Big Lebowski
Rafa Cortes’ Yo is very much like its lead character: a little baffled, a little bemused, a whole lot bewildered. That this was a definite choice is obvious. Whether it was a wise one is a little less so.
Yo is the story of Hans, a migrant German worker brought to a small town on the Spanish island of Majorca to work as a handyman on the estate of Tanca, a moody and temperamental man who likes to bring in workers from his homeland because, as he puts it, should they do anything wrong there are always eight million more unemployed Germans waiting in line to do things right. Hans is an awkward man, tentative and uncertain, wanting to be liked but uncertain how to go about actually getting to know anybody, a situation helped not one bit by the temperament of his employer, the indifference of the locals, and the confusion caused by the fact that his predecessor was also named Hans.

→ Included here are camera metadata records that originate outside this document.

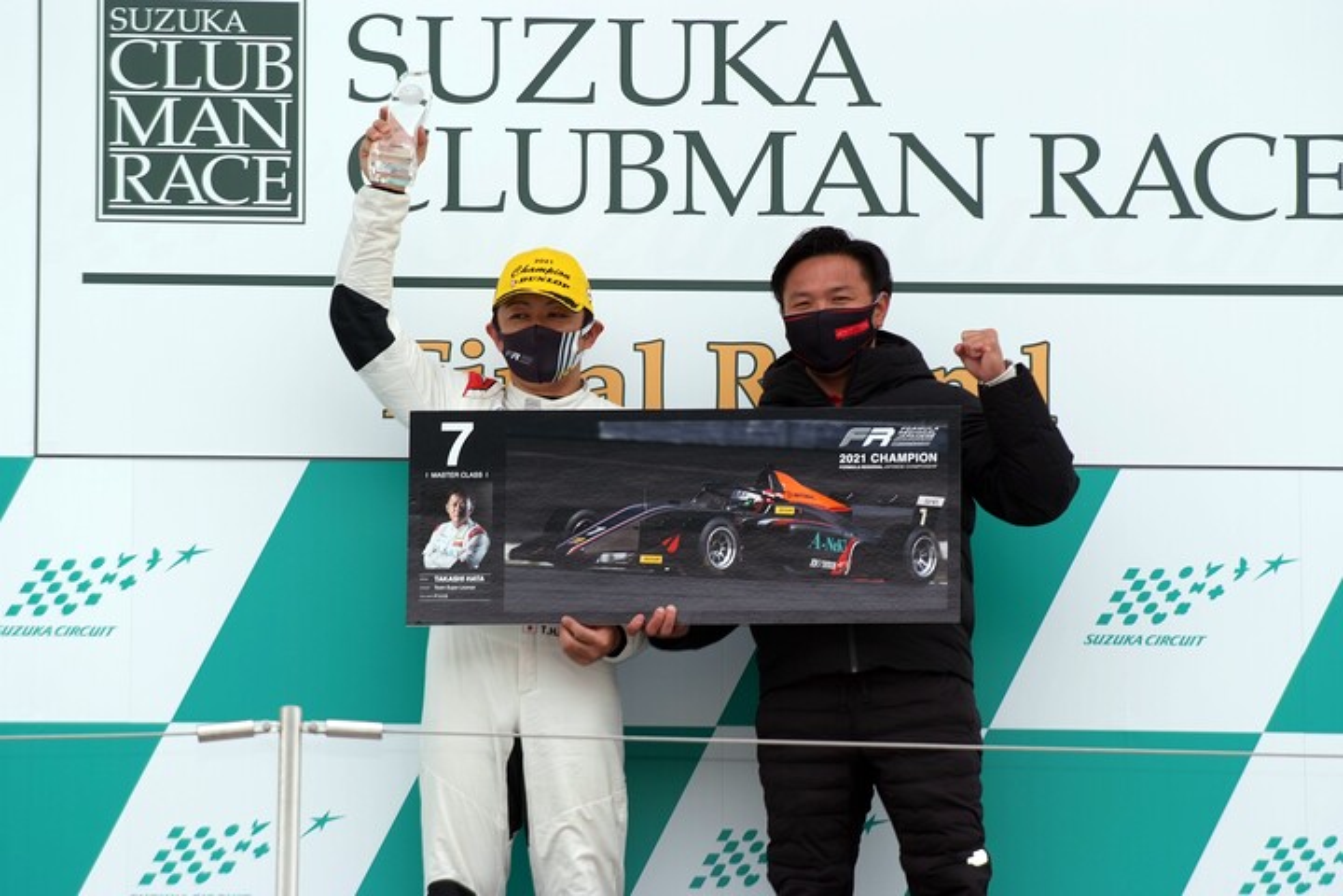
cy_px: 448
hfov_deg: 6.9
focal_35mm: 300
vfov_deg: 4.6
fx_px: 11191
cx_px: 672
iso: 100
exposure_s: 1/125
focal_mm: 200
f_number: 5.6
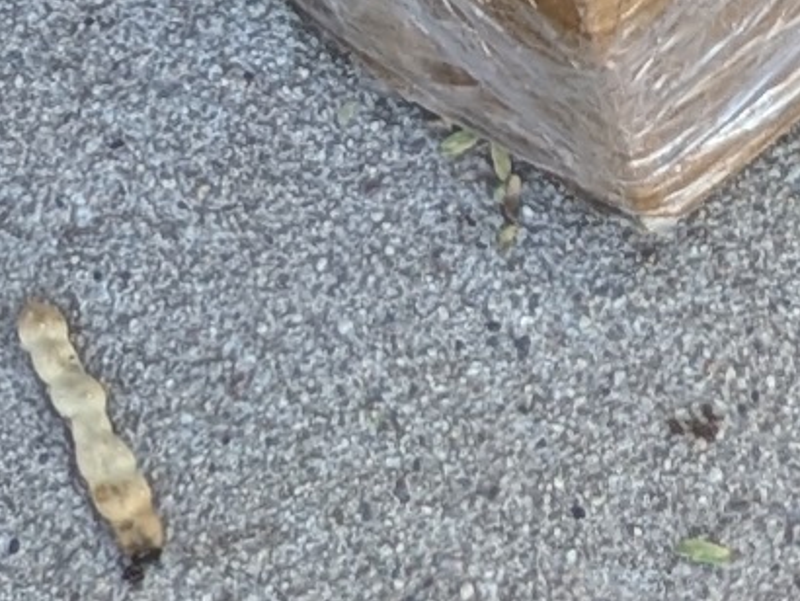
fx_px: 5411
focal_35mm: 234
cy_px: -2544
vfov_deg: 5.0
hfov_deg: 8.4
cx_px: 734
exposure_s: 1/109
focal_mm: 4.53
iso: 37
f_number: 1.7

This prior Hans, our new Hans learns, was not a popular man. Prone to drinking and fits of violence he had only two friends in the town – an elderly man slowly fading into senility and the woman who runs the town bar – and he simply disappeared one day, leaving his belongings behind in the rented house new Hans now occupies. Some speculate that old Hans is still lurking about somewhere and will return at some point, some think he is gone for good, but nobody seems certain either way.
And once these basic facts are established … well … nothing much happens. Hans – the new one – watches men in the bar play cards. He strikes up a relationship with the crippled girl who works in the bar. He catches the misplaced wrath of his employer when a bottle of whiskey is missing from his regular order from the bar. And, slowly, he uncovers bits and pieces about his predecessor.
Well shot and well performed, Yo suffers from a general lack of focus and narrative drive. Ultimately a film about what a man will do to earn the acceptance of those around him it is not nearly thrilling enough to be a compelling thriller, its lead character far too bland for it to be effective as a character piece. Motivations are never clear, the overall point of the film even less so. It just sort of happens and then it’s done. The core material could be the basis for a solid noir, a mystery, or a dark thriller but the film chooses none of these options – a non-choice that can leave the audience every bit as baffled as Hans himself is through most of the running time.